WHAT TO WORK ON
State the number of lines in the listing that contain "votre". No further words are expected.

DATA FOR REVIEW
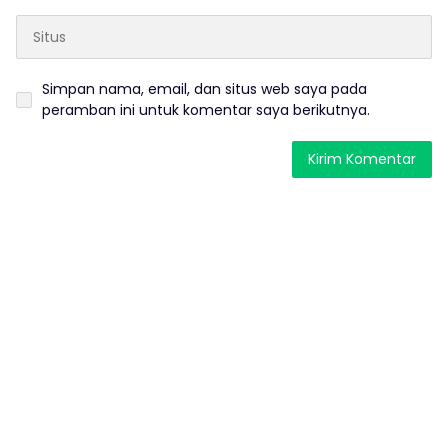
Simpan nama, email, dan situs web saya pada
peramban ini untuk komentar saya berikutnya.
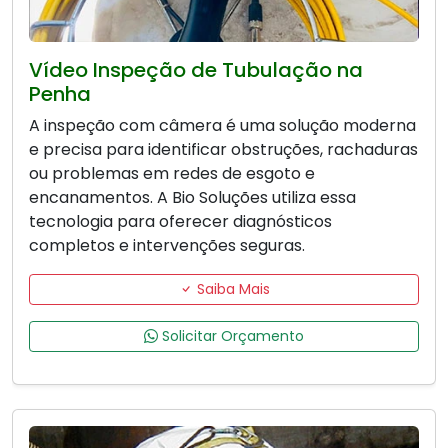
Vídeo Inspeção de Tubulação na
Penha
A inspeção com câmera é uma solução moderna
e precisa para identificar obstruções, rachaduras
ou problemas em redes de esgoto e
encanamentos. A Bio Soluções utiliza essa
tecnologia para oferecer diagnósticos
completos e intervenções seguras.
Saiba Mais
Solicitar Orçamento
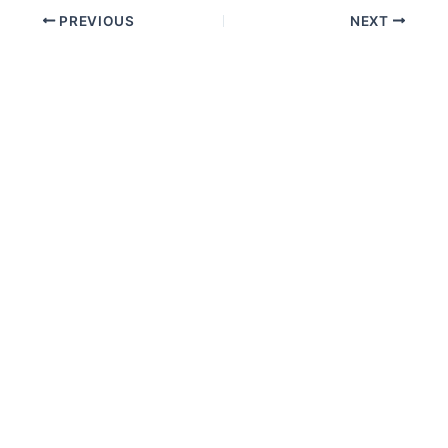
PREVIOUS
NEXT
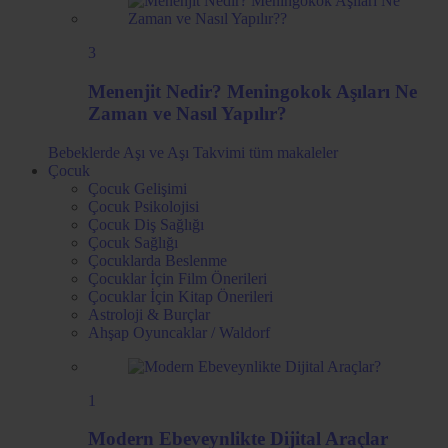
3
Menenjit Nedir? Meningokok Aşıları Ne
Zaman ve Nasıl Yapılır?
Bebeklerde Aşı ve Aşı Takvimi
tüm makaleler
Çocuk
Çocuk Gelişimi
Çocuk Psikolojisi
Çocuk Diş Sağlığı
Çocuk Sağlığı
Çocuklarda Beslenme
Çocuklar İçin Film Önerileri
Çocuklar İçin Kitap Önerileri
Astroloji & Burçlar
Ahşap Oyuncaklar / Waldorf
1
Modern Ebeveynlikte Dijital Araçlar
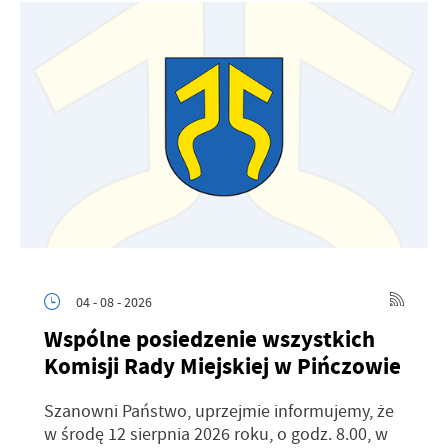
04 - 08 - 2026
Wspólne posiedzenie wszystkich
Komisji Rady Miejskiej w Pińczowie
Szanowni Państwo, uprzejmie informujemy, że
w środę 12 sierpnia 2026 roku, o godz. 8.00, w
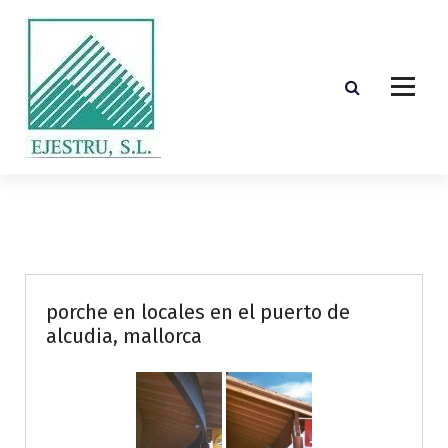
S
k
i
p
t
o
c
o
Diseño, cálculo, suministro y montaje de estructuras de madera laminada encolada
n
t
e
n
t
porche en locales en el puerto de
alcudia, mallorca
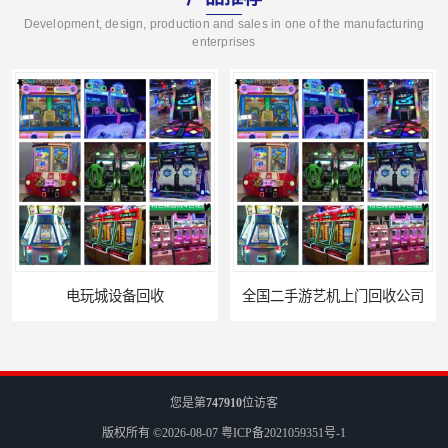
Development, design, production and sales in one of the manufacturing
enterprises
全国二手游艺机上门回收公司
电玩城整场回收
您是第
747910
位访客
版权所有 ©2026-08-07
粤ICP备2021059351号-1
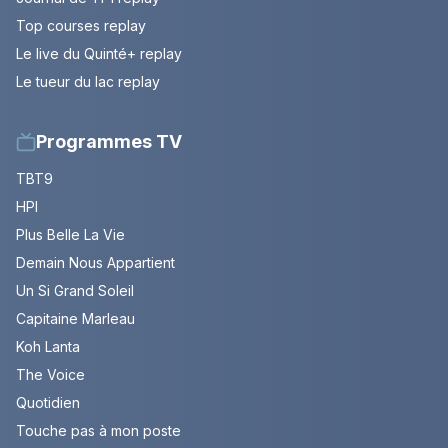
Top courses replay
Le live du Quinté+ replay
Le tueur du lac replay
Programmes TV
TBT9
HPI
Plus Belle La Vie
Demain Nous Appartient
Un Si Grand Soleil
Capitaine Marleau
Koh Lanta
The Voice
Quotidien
Touche pas à mon poste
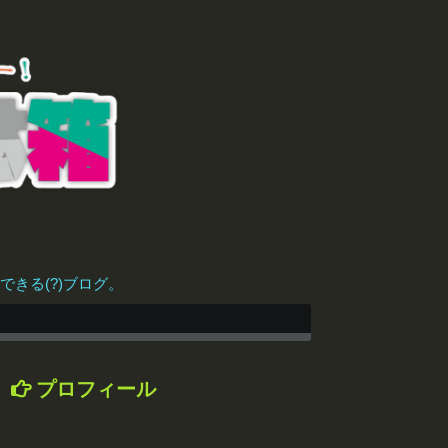
きる(?)ブログ。
プロフィール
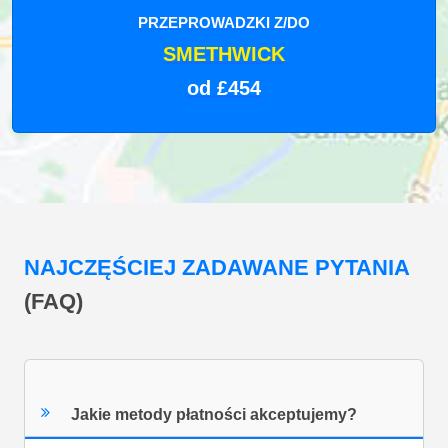
PRZEPROWADZKI Z/DO
SMETHWICK
od £454
NAJCZĘŚCIEJ ZADAWANE PYTANIA
(FAQ)
Jakie metody płatności akceptujemy?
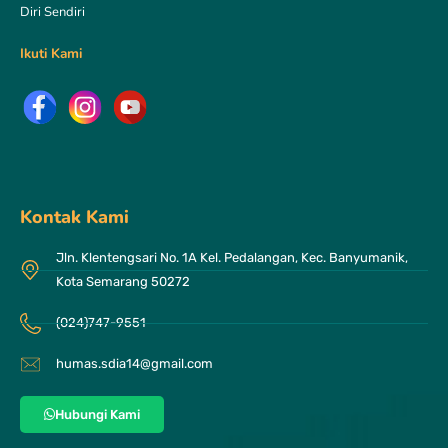
Diri Sendiri
Ikuti Kami
Kontak Kami
Jln. Klentengsari No. 1A Kel. Pedalangan, Kec. Banyumanik,
Kota Semarang 50272
(024)747-9551
humas.sdia14@gmail.com
Hubungi Kami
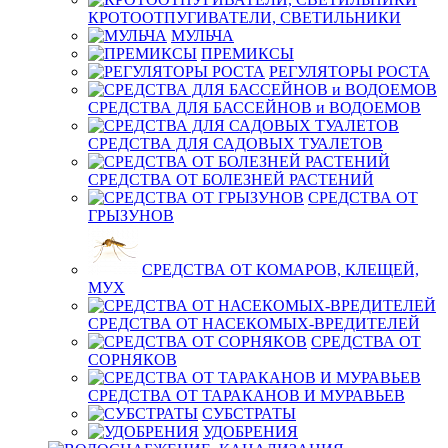
КРОТООТПУГИВАТЕЛИ, СВЕТИЛЬНИКИ
МУЛЬЧА
ПРЕМИКСЫ
РЕГУЛЯТОРЫ РОСТА
СРЕДСТВА ДЛЯ БАССЕЙНОВ и ВОДОЕМОВ
СРЕДСТВА ДЛЯ САДОВЫХ ТУАЛЕТОВ
СРЕДСТВА ОТ БОЛЕЗНЕЙ РАСТЕНИЙ
СРЕДСТВА ОТ
ГРЫЗУНОВ
СРЕДСТВА ОТ КОМАРОВ, КЛЕЩЕЙ,
МУХ
СРЕДСТВА ОТ НАСЕКОМЫХ-ВРЕДИТЕЛЕЙ
СРЕДСТВА ОТ
СОРНЯКОВ
СРЕДСТВА ОТ ТАРАКАНОВ И МУРАВЬЕВ
СУБСТРАТЫ
УДОБРЕНИЯ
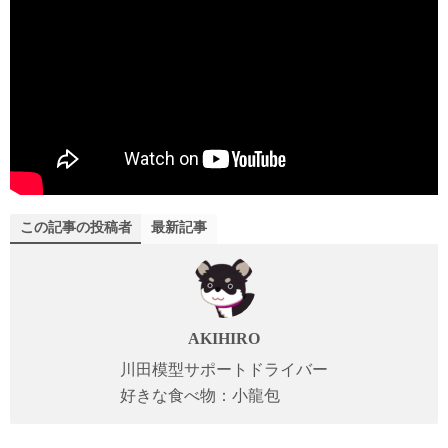
この記事の投稿者
最新記事
AKIHIRO
川田模型サポートドライバー
好きな食べ物：小龍包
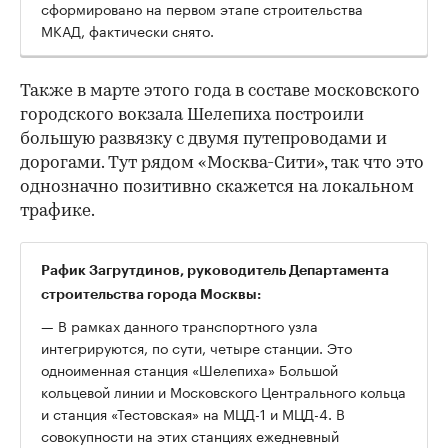
сформировано на первом этапе строительства
МКАД, фактически снято.
Также в марте этого года в составе московского
городского вокзала Шелепиха построили
большую развязку с двумя путепроводами и
дорогами. Тут рядом «Москва-Сити», так что это
однозначно позитивно скажется на локальном
трафике.
Рафик Загрутдинов, руководитель Департамента
строительства города Москвы:
— В рамках данного транспортного узла
интегрируются, по сути, четыре станции. Это
одноименная станция «Шелепиха» Большой
кольцевой линии и Московского Центрального кольца
и станция «Тестовская» на МЦД-1 и МЦД-4. В
совокупности на этих станциях ежедневный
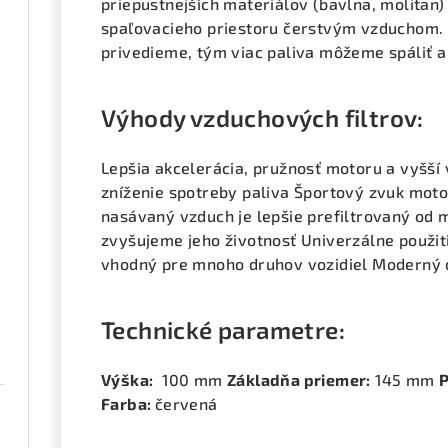
priepustnejších materiálov (bavlna, molitan
spaľovacieho priestoru čerstvým vzduchom. 
privedieme, tým viac paliva môžeme spáliť 
Výhody vzduchových filtrov:
Lepšia akcelerácia, pružnosť motoru a vyšší
zníženie spotreby paliva Športový zvuk motor
nasávaný vzduch je lepšie prefiltrovaný od 
zvyšujeme jeho životnosť Univerzálne použit
vhodný pre mnoho druhov vozidiel Moderný d
Technické parametre:
Výška:
100 mm
Základňa priemer:
145 mm
P
Farba:
červená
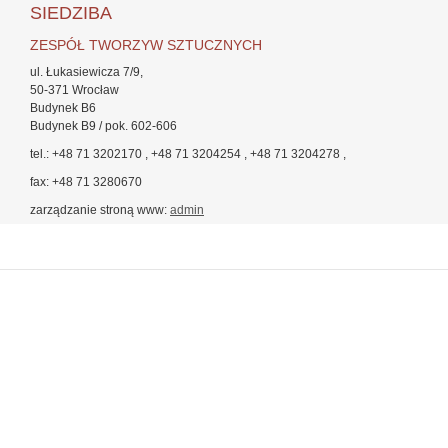
SIEDZIBA
ZESPÓŁ TWORZYW SZTUCZNYCH
ul. Łukasiewicza 7/9,
50-371 Wrocław
Budynek B6
Budynek B9 / pok. 602-606
tel.: +48 71 3202170 , +48 71 3204254 , +48 71 3204278 ,
fax: +48 71 3280670
zarządzanie stroną www:
admin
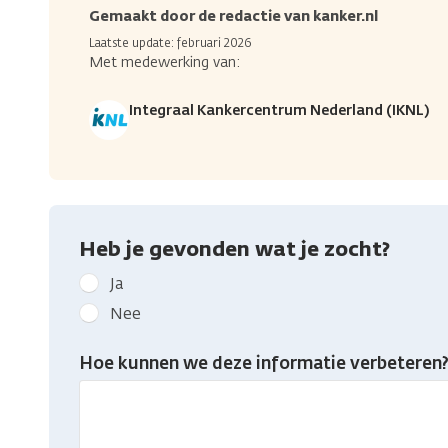
Gemaakt door de redactie van kanker.nl
Laatste update: februari 2026
Met medewerking van:
Integraal Kankercentrum Nederland (IKNL)
Heb je gevonden wat je zocht?
Geef
Ja
kanker.nl
Nee
feedback:
Heb
Hoe kunnen we deze informatie verbeteren
je
gevonden
wat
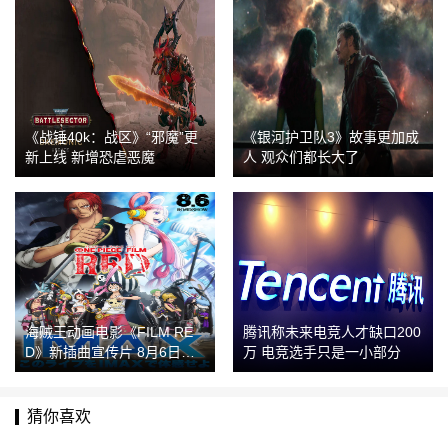
《战锤40k：战区》“邪魔”更
《银河护卫队3》故事更加成
新上线 新增恐虐恶魔
人 观众们都长大了
海贼王动画电影《FILM RE
腾讯称未来电竞人才缺口200
D》新插曲宣传片 8月6日上
万 电竞选手只是一小部分
映
猜你喜欢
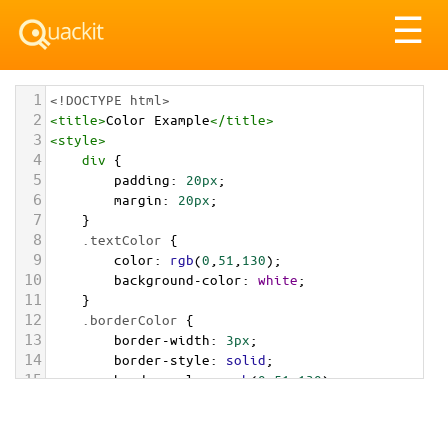
Tog
☰
nav
1
<!DOCTYPE html>
2
<
title
>
Color Example
</
title
>
3
<
style
>
4
div
 {
5
padding
: 
20px
;
6
margin
: 
20px
;
7
    }
8
.textColor
 {
9
color
: 
rgb
(
0
,
51
,
130
);
10
background-color
: 
white
;
11
    }
12
.borderColor
 {
13
border-width
: 
3px
;
14
border-style
: 
solid
;
15
border-color
: 
rgb
(
0
,
51
,
130
);
16
    }
17
.backgroundColor
 {
18
background-color
: 
rgb
(
0
,
51
,
130
);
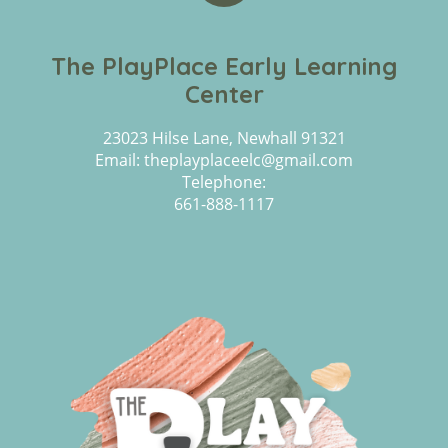
The PlayPlace Early Learning
Center
23023 Hilse Lane, Newhall 91321
Email: theplayplaceelc@gmail.com
Telephone:
661-888-1117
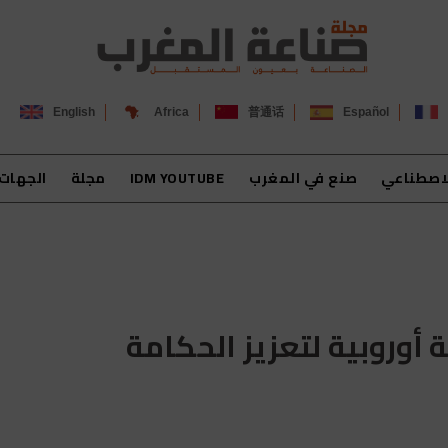
English
Africa
普通话
Español
لاصطناعي
صنع في المغرب
IDM YOUTUBE
مجلة
الجهات
 أوروبية لتعزيز الحكامة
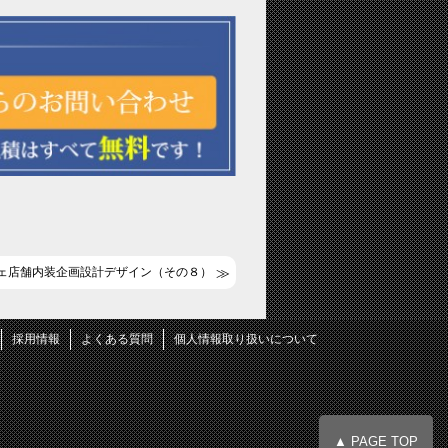
ェ店舗内装企画設計デザイン（その８）
採用情報
よくある質問
個人情報取り扱いについて
▲ PAGE TOP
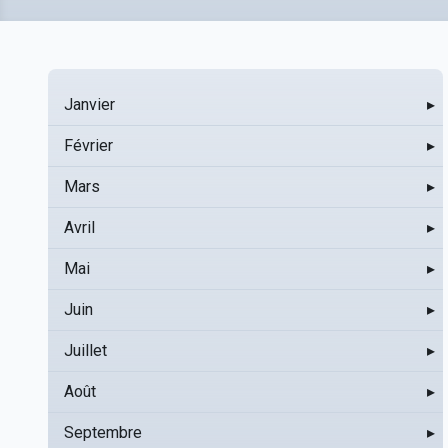
Janvier
▸
Février
▸
Mars
▸
Avril
▸
Mai
▸
Juin
▸
Juillet
▸
Août
▸
Septembre
▸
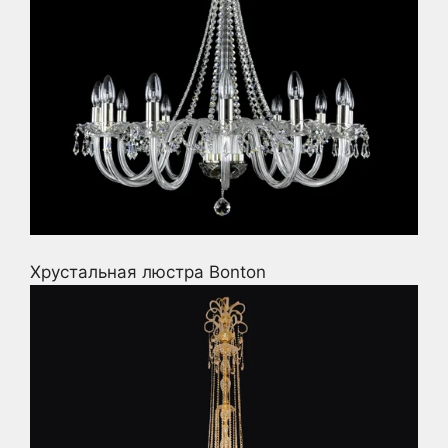
Хрустальная люстра Bonton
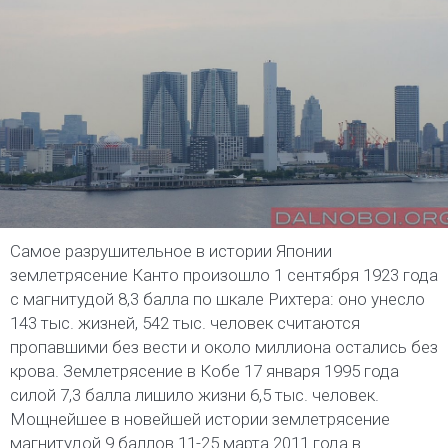
Самое разрушительное в истории Японии
землетрясение Канто произошло 1 сентября 1923 года
с магнитудой 8,3 балла по шкале Рихтера: оно унесло
143 тыс. жизней, 542 тыс. человек считаются
пропавшими без вести и около миллиона остались без
крова. Землетрясение в Кобе 17 января 1995 года
силой 7,3 балла лишило жизни 6,5 тыс. человек.
Мощнейшее в новейшей истории землетрясение
магнитудой 9 баллов 11-25 марта 2011 года в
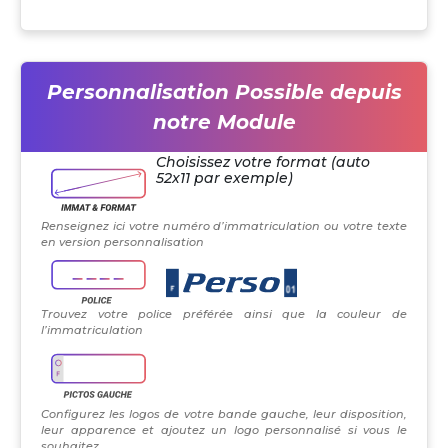
Personnalisation Possible depuis
notre Module
Choisissez votre format (auto
52x11 par exemple)
Renseignez ici votre numéro d’immatriculation ou votre texte
en version personnalisation
Trouvez votre police préférée ainsi que la couleur de
l’immatriculation
Configurez les logos de votre bande gauche, leur disposition,
leur apparence et ajoutez un logo personnalisé si vous le
souhaitez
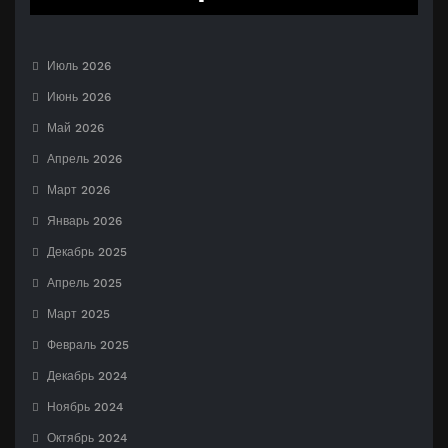
Июль 2026
Июнь 2026
Май 2026
Апрель 2026
Март 2026
Январь 2026
Декабрь 2025
Апрель 2025
Март 2025
Февраль 2025
Декабрь 2024
Ноябрь 2024
Октябрь 2024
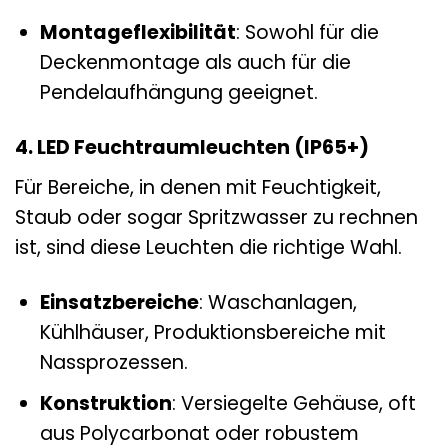
Montageflexibilität
: Sowohl für die
Deckenmontage als auch für die
Pendelaufhängung geeignet.
4. LED Feuchtraumleuchten (IP65+)
Für Bereiche, in denen mit Feuchtigkeit,
Staub oder sogar Spritzwasser zu rechnen
ist, sind diese Leuchten die richtige Wahl.
Einsatzbereiche
: Waschanlagen,
Kühlhäuser, Produktionsbereiche mit
Nassprozessen.
Konstruktion
: Versiegelte Gehäuse, oft
aus Polycarbonat oder robustem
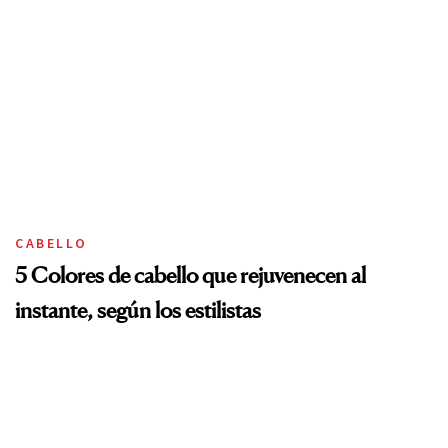
CABELLO
5 Colores de cabello que rejuvenecen al
instante, según los estilistas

SOLUTION TO THIS EXERCISE
4